An open API service indexing awesome lists of open source software.

https://github.com/kampersanda/poplar-trie

C++17 implementation of memory-efficient dynamic tries
https://github.com/kampersanda/poplar-trie

c-plus-plus-17 map string trie

Last synced: 6 months ago
JSON representation

C++17 implementation of memory-efficient dynamic tries

Awesome Lists containing this project

README

          

# Poplar-trie: A C++17 implementation of memory-efficient dynamic tries

Poplar-trie is a C++17 library of a memory-efficient associative array whose keys are strings. The data structure is based on a dynamic path-decomposed trie (DynPDT) described in the paper, Shunsuke Kanda, Dominik Köppl, Yasuo Tabei, Kazuhiro Morita, and Masao Fuketa: [Dynamic Path-decomposed Tries](https://arxiv.org/abs/1906.06015), *ACM Journal of Experimental Algorithmics (JEA)*, *25*(1): 1–28, 2020.

## Implementation overview

Poplar-trie is a memory-efficient updatable associative array implementation which maps key strings to values of any type like `std::map`.
DynPDT is composed of two structures: dynamic trie and node label map (NLM) structures.
This library contains some implementations of those structures, as follows.

### Implementations based on m-Bonsai

- Classes [`plain_bonsai_trie`](https://github.com/kampersanda/poplar-trie/blob/master/include/poplar/plain_bonsai_trie.hpp) and [`compact_bonsai_trie`](https://github.com/kampersanda/poplar-trie/blob/master/include/poplar/compact_bonsai_trie.hpp) are dynamic trie implementations based on [m-Bonsai](https://github.com/Poyias/mBonsai).
- Classes [`plain_bonsai_nlm`](https://github.com/kampersanda/poplar-trie/blob/master/include/poplar/plain_bonsai_nlm.hpp) and [`compact_bonsai_nlm`](https://github.com/kampersanda/poplar-trie/blob/master/include/poplar/compact_bonsai_nlm.hpp) are NLM implementations designed for these dynamic tries.
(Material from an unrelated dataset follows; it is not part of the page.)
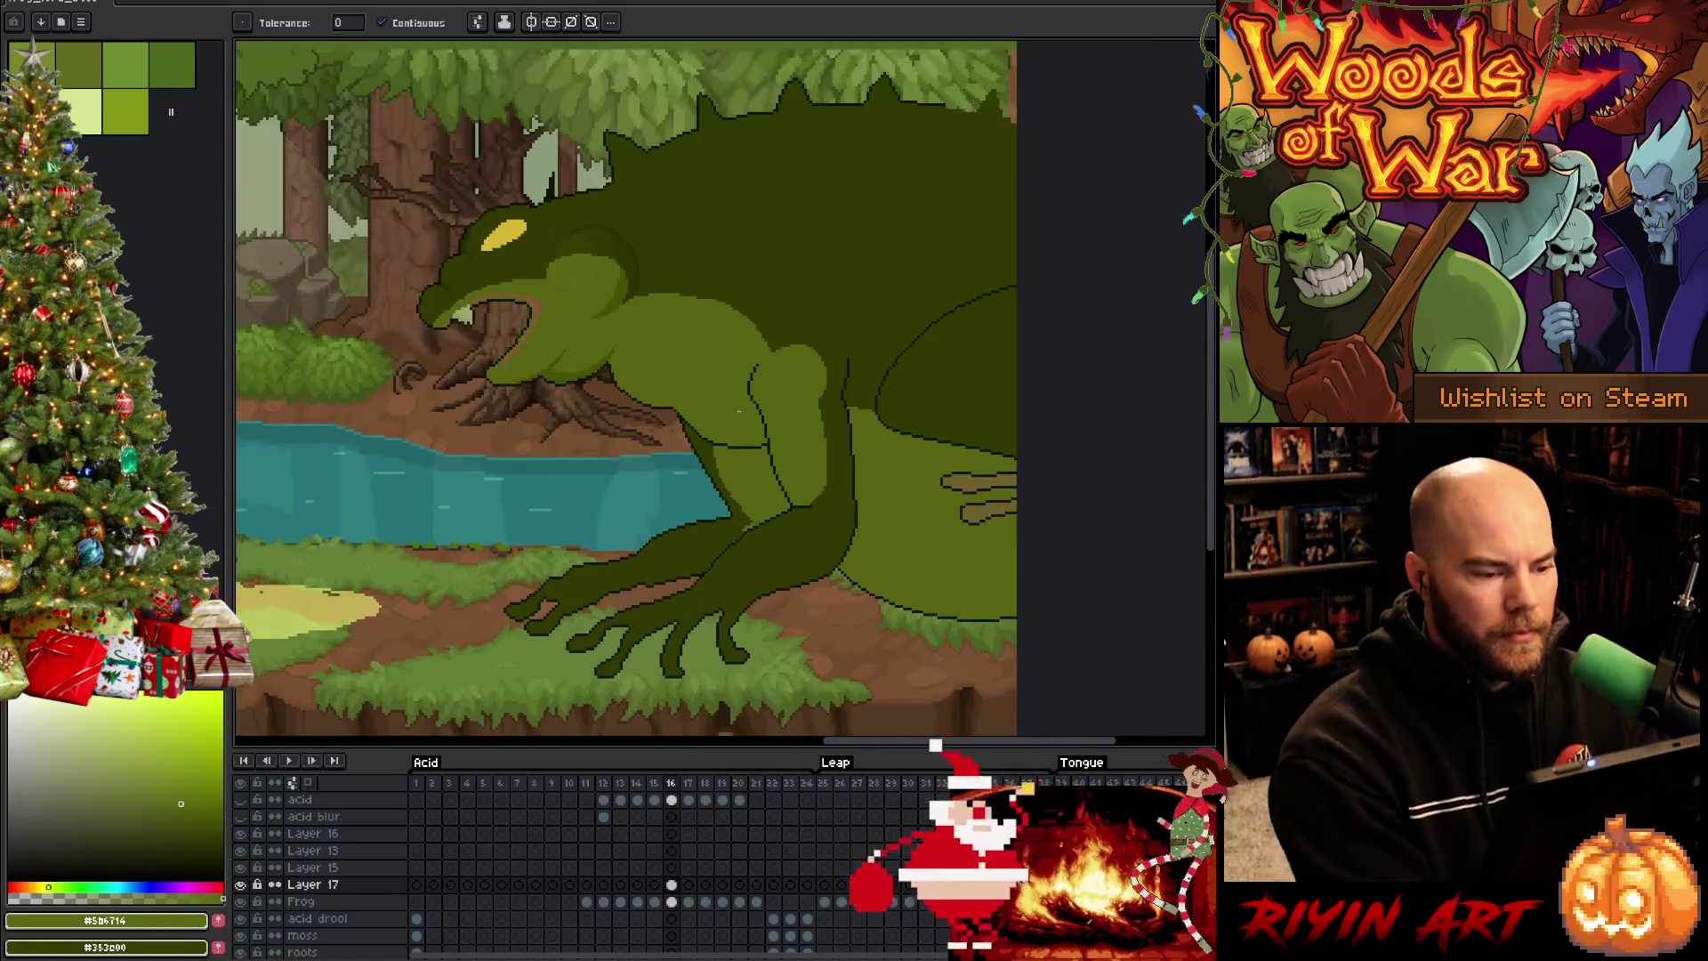
key(ctrl+s)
### Implementations based on FK-hash

- Classes [`plain_fkhash_trie`](https://github.com/kampersanda/poplar-trie/blob/master/include/poplar/plain_fkhash_trie.hpp) and [`compact_fkhash_trie`](https://github.com/kampersanda/poplar-trie/blob/master/include/poplar/compact_fkhash_trie.hpp) are dynamic trie implementations based on [HashTrie](https://github.com/tudocomp/tudocomp) developed by Fischer and Köppl.
- Classes [`plain_fkhash_nlm`](https://github.com/kampersanda/poplar-trie/blob/master/include/poplar/plain_fkhash_nlm.hpp) and [`compact_fkhash_nlm`](https://github.com/kampersanda/poplar-trie/blob/master/include/poplar/compact_fkhash_nlm.hpp) are NLM implementations designed for these dynamic tries.

### Aliases

Class [`map`](https://github.com/kampersanda/poplar-trie/blob/master/include/poplar/map.hpp) takes these classes as the template arguments and implements the associative array.
So, there are some implementation combinations.
In [`poplar.hpp`](https://github.com/kampersanda/poplar-trie/blob/master/include/poplar.hpp), the following aliases are provided.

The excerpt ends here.